- Native to: Tuyuhun
- Region: Northern China
- Ethnicity: Tuyuhun
- Era: 5th century
- Language family: Serbi–Mongolic Para-MongolicTuyuhun; ;

Language codes
- ISO 639-3: None (mis)
- Glottolog: None

= Tuyuhun language =

Extinct 5th-century language of northern China

Tuyuhun (吐谷渾), also known as ‘Azha from Tibetan script, is an extinct language once spoken by the Tuyuhun of northern China about 500 AD. The existence of the Tuyuhun, and consequently their language, is first attested in the Book of Song, compiled around 488 AD.

==Classification==
Alexander Vovin (2015) identifies the extinct Tuyuhun language as a Para-Mongolic language, meaning that Tuyuhun is related to the Mongolic languages as a sister clade but is not directly descended from the Proto-Mongolic language. The Khitan language is also a Para-Mongolic language.
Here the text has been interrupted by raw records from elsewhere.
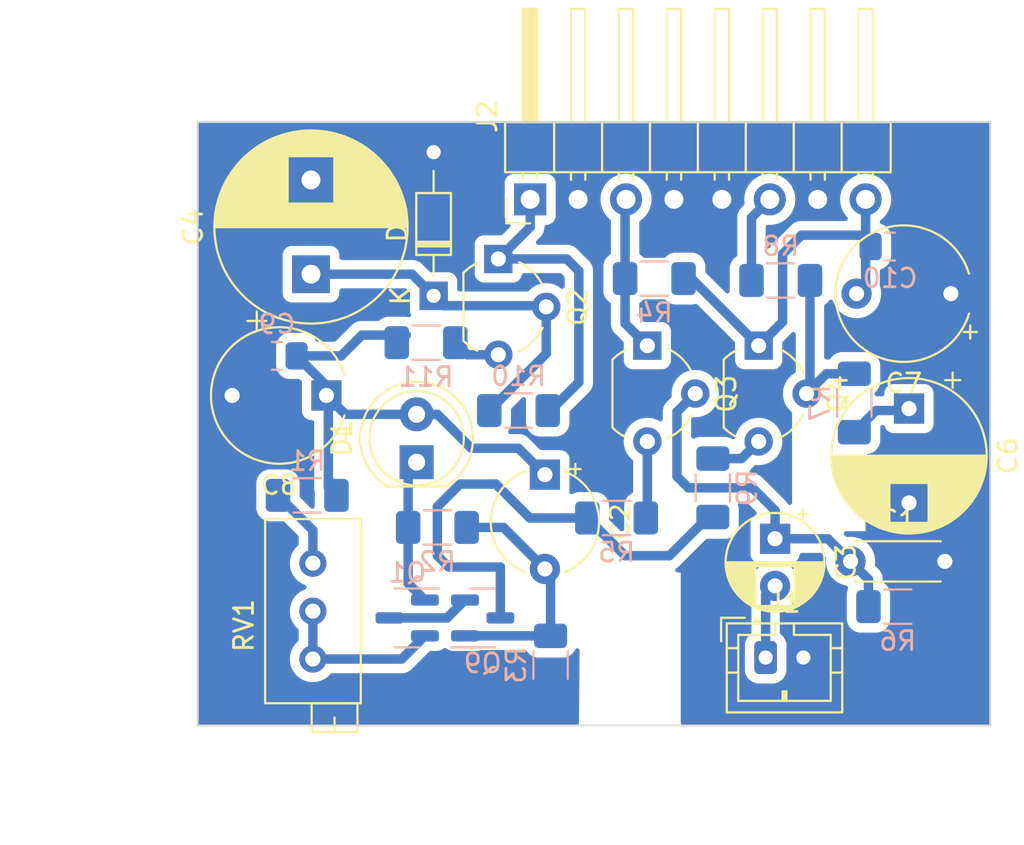
<source format=kicad_pcb>
(kicad_pcb (version 20221018) (generator pcbnew)

  (general
    (thickness 1.6)
  )

  (paper "A4")
  (layers
    (0 "F.Cu" signal)
    (31 "B.Cu" signal)
    (32 "B.Adhes" user "B.Adhesive")
    (33 "F.Adhes" user "F.Adhesive")
    (34 "B.Paste" user)
    (35 "F.Paste" user)
    (36 "B.SilkS" user "B.Silkscreen")
    (37 "F.SilkS" user "F.Silkscreen")
    (38 "B.Mask" user)
    (39 "F.Mask" user)
    (40 "Dwgs.User" user "User.Drawings")
    (41 "Cmts.User" user "User.Comments")
    (42 "Eco1.User" user "User.Eco1")
    (43 "Eco2.User" user "User.Eco2")
    (44 "Edge.Cuts" user)
    (45 "Margin" user)
    (46 "B.CrtYd" user "B.Courtyard")
    (47 "F.CrtYd" user "F.Courtyard")
    (48 "B.Fab" user)
    (49 "F.Fab" user)
    (50 "User.1" user)
    (51 "User.2" user)
    (52 "User.3" user)
    (53 "User.4" user)
    (54 "User.5" user)
    (55 "User.6" user)
    (56 "User.7" user)
    (57 "User.8" user)
    (58 "User.9" user)
  )

  (setup
    (pad_to_mask_clearance 0)
    (pcbplotparams
      (layerselection 0x00010fc_ffffffff)
      (plot_on_all_layers_selection 0x0000000_00000000)
      (disableapertmacros false)
      (usegerberextensions false)
      (usegerberattributes true)
      (usegerberadvancedattributes true)
      (creategerberjobfile true)
      (dashed_line_dash_ratio 12.000000)
      (dashed_line_gap_ratio 3.000000)
      (svgprecision 4)
      (plotframeref false)
      (viasonmask false)
      (mode 1)
      (useauxorigin false)
      (hpglpennumber 1)
      (hpglpenspeed 20)
      (hpglpendiameter 15.000000)
      (dxfpolygonmode true)
      (dxfimperialunits true)
      (dxfusepcbnewfont true)
      (psnegative false)
      (psa4output false)
      (plotreference true)
      (plotvalue true)
      (plotinvisibletext false)
      (sketchpadsonfab false)
      (subtractmaskfromsilk false)
      (outputformat 1)
      (mirror false)
      (drillshape 1)
      (scaleselection 1)
      (outputdirectory "")
    )
  )

  (net 0 "")
  (net 1 "Net-(Q3-B)")
  (net 2 "GND")
  (net 3 "Net-(D1-A)")
  (net 4 "Net-(J1-Pin_1)")
  (net 5 "Net-(J2-Pin_8)")
  (net 6 "Net-(C6-Pad1)")
  (net 7 "Net-(D1-K)")
  (net 8 "Net-(J2-Pin_3)")
  (net 9 "Net-(J2-Pin_6)")
  (net 10 "Net-(Q1-C)")
  (net 11 "Net-(Q1-E)")
  (net 12 "Net-(Q4-B)")
  (net 13 "Net-(Q9-B)")
  (net 14 "Net-(Q2-E)")
  (net 15 "Net-(Q3-E)")
  (net 16 "Net-(D2-K)")
  (net 17 "Net-(J2-Pin_1)")
  (net 18 "Net-(Q4-E)")
  (net 19 "Net-(Q9-C)")
  (net 20 "Net-(R1-Pad2)")

  (footprint "Potentiometer_THT:Potentiometer_Bourns_3296X_Horizontal" (layer "F.Cu") (at 117.1 92.4 90))

  (footprint "Connector_PinHeader_2.54mm:PinHeader_1x08_P2.54mm_Horizontal" (layer "F.Cu") (at 128.62 73.1 90))

  (footprint "Package_TO_SOT_THT:TO-92_Wide" (layer "F.Cu") (at 126.93 76.26 -90))

  (footprint "LED_THT:LED_D5.0mm" (layer "F.Cu") (at 122.6 87.04 90))

  (footprint "Capacitor_THT:CP_Radial_D5.0mm_P2.50mm" (layer "F.Cu") (at 141.6 91.1 -90))

  (footprint "Package_TO_SOT_THT:TO-92_Wide" (layer "F.Cu") (at 140.73 80.86 -90))

  (footprint "Connector_JST:JST_PH_B2B-PH-K_1x02_P2.00mm_Vertical" (layer "F.Cu") (at 141.1 97.4))

  (footprint "Capacitor_THT:CP_Radial_Tantal_D7.0mm_P5.00mm" (layer "F.Cu") (at 117.820139 83.5 180))

  (footprint "Capacitor_THT:CP_Radial_D10.0mm_P5.00mm" (layer "F.Cu") (at 117 77.067677 90))

  (footprint "Package_TO_SOT_THT:TO-92_Wide" (layer "F.Cu") (at 134.83 80.86 -90))

  (footprint "Diode_THT:D_DO-34_SOD68_P7.62mm_Horizontal" (layer "F.Cu") (at 123.5 78.215 90))

  (footprint "Capacitor_THT:CP_Radial_D8.0mm_P5.00mm" (layer "F.Cu") (at 148.7 84.197349 -90))

  (footprint "Capacitor_THT:CP_Radial_Tantal_D7.0mm_P5.00mm" (layer "F.Cu") (at 150.920139 78.1 180))

  (footprint "Capacitor_THT:CP_Radial_Tantal_D5.5mm_P5.00mm" (layer "F.Cu") (at 129.4 87.7 -90))

  (footprint "Capacitor_THT:C_Disc_D4.3mm_W1.9mm_P5.00mm" (layer "F.Cu") (at 145.6 92.3))

  (footprint "Resistor_SMD:R_1206_3216Metric_Pad1.30x1.75mm_HandSolder" (layer "B.Cu") (at 148.1 94.7))

  (footprint "Resistor_SMD:R_1206_3216Metric_Pad1.30x1.75mm_HandSolder" (layer "B.Cu") (at 138.3 88.4 90))

  (footprint "Resistor_SMD:R_1206_3216Metric_Pad1.30x1.75mm_HandSolder" (layer "B.Cu") (at 128 84.3 180))

  (footprint "Capacitor_SMD:C_0805_2012Metric_Pad1.18x1.45mm_HandSolder" (layer "B.Cu") (at 147.7 75.6))

  (footprint "Resistor_SMD:R_1206_3216Metric_Pad1.30x1.75mm_HandSolder" (layer "B.Cu") (at 123.1 80.7))

  (footprint "Capacitor_SMD:C_0805_2012Metric_Pad1.18x1.45mm_HandSolder" (layer "B.Cu") (at 115.2 81.4 180))

  (footprint "Package_TO_SOT_SMD:SOT-23" (layer "B.Cu") (at 126.1 95.3))

  (footprint "Resistor_SMD:R_1206_3216Metric_Pad1.30x1.75mm_HandSolder" (layer "B.Cu") (at 133.2 90))

  (footprint "Resistor_SMD:R_1206_3216Metric_Pad1.30x1.75mm_HandSolder" (layer "B.Cu") (at 123.7 90.5))

  (footprint "Resistor_SMD:R_1206_3216Metric_Pad1.30x1.75mm_HandSolder" (layer "B.Cu") (at 129.7 97.8 -90))

  (footprint "Resistor_SMD:R_1206_3216Metric_Pad1.30x1.75mm_HandSolder" (layer "B.Cu") (at 145.8 83.9 -90))

  (footprint "Resistor_SMD:R_1206_3216Metric_Pad1.30x1.75mm_HandSolder" (layer "B.Cu") (at 141.9 77.4 180))

  (footprint "Resistor_SMD:R_1206_3216Metric_Pad1.30x1.75mm_HandSolder" (layer "B.Cu") (at 135.2 77.3))

  (footprint "Resistor_SMD:R_1206_3216Metric_Pad1.30x1.75mm_HandSolder" (layer "B.Cu")
    (tstamp fb18b1e8
... [99348 chars truncated]
</source>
Tuyuhun had previously been identified by Paul Pelliot (1921) as a Mongolic language.

==Morphology==
Tuyuhun suffixes:

- *-čin/*-čiñ [ཅིན་] (Old Tibetan *ʧin) ‘having X (possessive)’
- *-yin/*-yiñ [寅] (northern Early Middle Chinese **yir̃) ‘genitive-attributive suffix’

== Vocabulary ==
Shimunek (2017) reconstructs some Tuyuhun words as:

- ‘second person singular pronoun (爾)’: *čʰɪ [處] (northern Early Middle Chinese **tśʰɨ); Vovin (2015) reconstructs *čʰo, a 2nd person singular pronoun, equivalent to Mongolic či. The correspondence between /o/ and /i/ is attested between Mongolic and Khitan, cf. Western Middle Mongolic taqiya vs. Khitan t[i].qo.a.
- ‘river (川)’: *qɔl [ཁོལ་] (Old Tibetan *kʰol) ~ [ཀོལ་] (Old Tibetan *kol)
- ‘militant (武)’: *bu [戊] (Late Middle Chinese *mbu)
- ‘elder brother (兄)’: *aqañ [阿干] (northern Early Middle Chinese **ɦakar̃)
- ‘father (父)’ or ‘great’: *maʁa/*amaʁa [莫賀] (northern Early Middle Chinese *magɣa)
- ‘great’: *maʁa [མ་ག] (Old Tibetan *maga < Indic)
- ‘emperor, king’: *qʰaʁan [ཁ་གན་] (Old Tibetan *kʰagan) / **kʰaʁɣar̃ [可寒] ~ [可汗] (northern Early Middle Chinese **kʰaʁɣar̃)
- ‘wife (妻) of the khaghan (可汗)’: *qʰaʁʦʊn [恪尊] (northern Early Middle Chinese **kʰagʦor̃)

Vovin (2015) also reconstructs several words using Early Middle Chinese readings of transcribed Tuyuhun lexical items.